Frequently asked questions:

Q: How old should a child be to benefit from play therapy?
A: Play therapy can be employed with children as young as a few days old through the adult years. As the child grows, his or her physical, social and cognitive abilities expand, and play is used for new purposes. At a very young age, even a few weeks old, play is mostly used to facilitate the child’s physical and cognitive development, as well as parent-child attachment. The latter is essential for the child’s sense of emotional security and the development of his or her capacity for interpersonal relationships later in life.
Around age two, when the child develops the capacity for “symbolic play,” play becomes a symbolic expression of the child’s feelings and thoughts. At a later age, when the child develops the capacity for understanding concepts from different perspectives, and can grasp that other people may have different perceptions than his or her own, play activity is a powerful tool to develop and practice interactive skills.
In many situations, adults can also benefit from play therapy. Preverbal, nonverbal or verbally-impaired persons, such as slow-learners, brain-injured or drug-affected individuals can communicate and interact through play activities. Even competent adults who are overly shy or guarded can use play to learn and practice new skills or to overcome social and emotional inhibitions. A form of play therapy is very popular and effectively used in leadership and teamwork training. Many competitive companies schedule play sessions and training seminars for their employees to facilitate teamwork and encourage creative thinking and development of innovative ideas.

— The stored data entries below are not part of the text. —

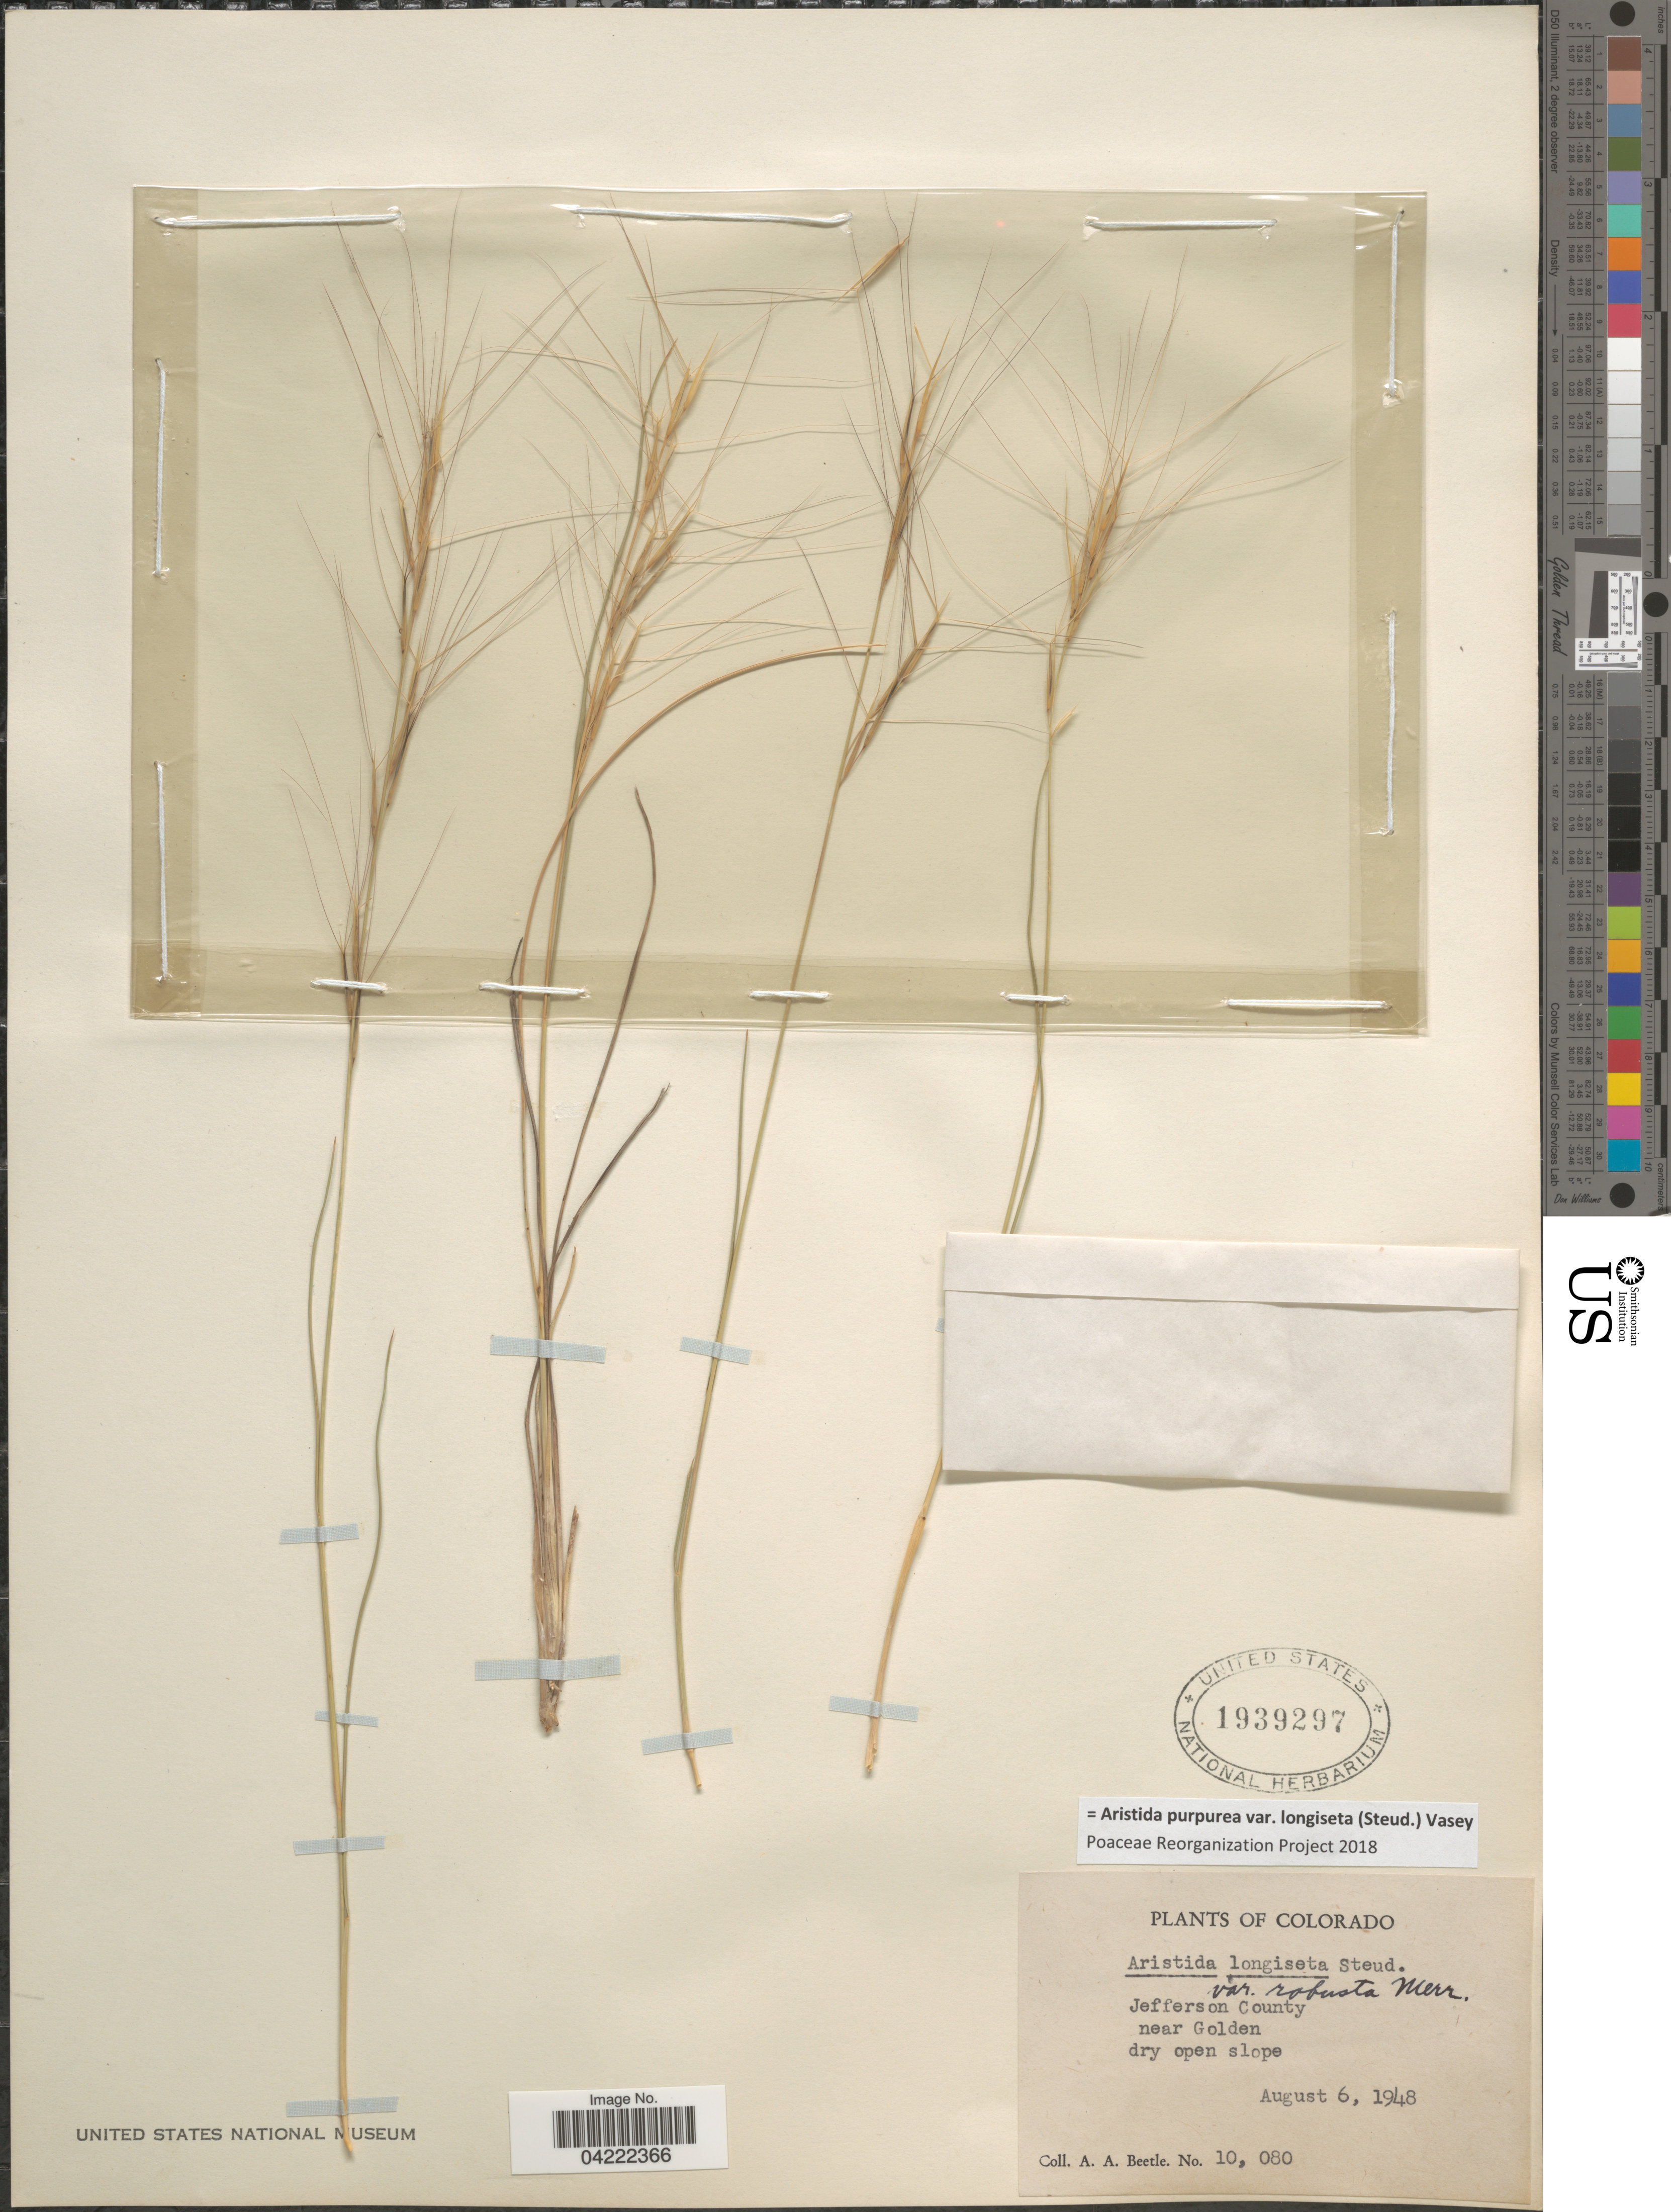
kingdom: Plantae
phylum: Tracheophyta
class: Liliopsida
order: Poales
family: Poaceae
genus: Aristida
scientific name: Aristida purpurea var. longiseta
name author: (Steud.) Vasey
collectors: A. A. Beetle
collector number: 10080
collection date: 1948-08-06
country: United States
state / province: Colorado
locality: Jefferson County near Golden. Dry open slope.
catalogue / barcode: US 1939297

Q: Does a child have to be “smart” to know how to express him or herself through play?
A: ALL children can play. Play is a natural and intuitive form of expression, and the child’s ability to express him or herself through play has nothing to do with the child’s intelligence. However, some children are able to engage in an elaborate and interactive play activity without adult guidance. Others display more concrete, repetitive and self-absorbed forms of play, and need adult guidance to develop a more symbolic and interactive play. Some children are naturally comfortable with both structured and free play activity, while others are more constricted and may feel safer with structured games. Trained therapists are able to engage with the child and design play therapy interventions according to the child’s unique style, level and abilities.

Q: How does play therapy help?
A: Play is essential for the child’s optimal growth and development. Through play children discharge built up tension, organize their thoughts and feelings, as well as learn and practice skills.
Some children are confused and fearful about their own thoughts and feelings even if, from an adult viewpoint, these are normal and age appropriate. Play is an important vehicle for these children to come to know and accept themselves. Play is also a tool to work through difficult emotional patches. For instance, play is an especially powerful means for helping a child master anxiety. A playful, non-threatening symbolic engagement in a situation that is experienced as intimidating in real life can desensitize a child to the frightening cues and help him or her develop skills and confidence for coping with a similar real-life situation. Children who experience anxiety separating from their parents, for example, can first practice independence through symbolic play. Later, when they face real-life situations that demand autonomy, they can resort to the skills they learned through play to manage the situation. Likewise, timid children can first practice spontaneity through free play and later apply it in everyday life.